■ TASK REQUIREMENTS ■
Word for word, restate the entries below and exclude every image.

[Records from a dataset]
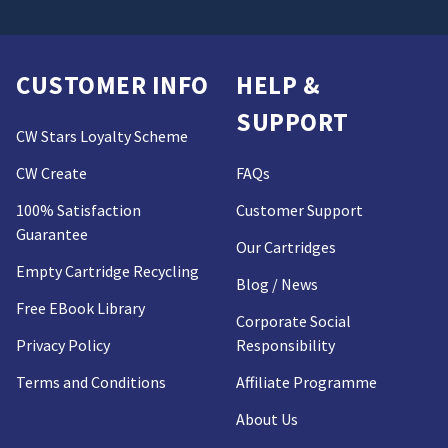
CUSTOMER INFO
HELP &
SUPPORT
CW Stars Loyalty Scheme
CW Create
FAQs
100% Satisfaction
Customer Support
Guarantee
Our Cartridges
Empty Cartridge Recycling
Blog / News
Free EBook Library
Corporate Social
Privacy Policy
Responsibility
Terms and Conditions
Affiliate Programme
About Us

■ EXPECTED OUTPUT ■
CUSTOMER INFO
HELP &
SUPPORT
CW Stars Loyalty Scheme
CW Create
FAQs
100% Satisfaction
Customer Support
Guarantee
Our Cartridges
Empty Cartridge Recycling
Blog / News
Free EBook Library
Corporate Social
Privacy Policy
Responsibility
Terms and Conditions
Affiliate Programme
About Us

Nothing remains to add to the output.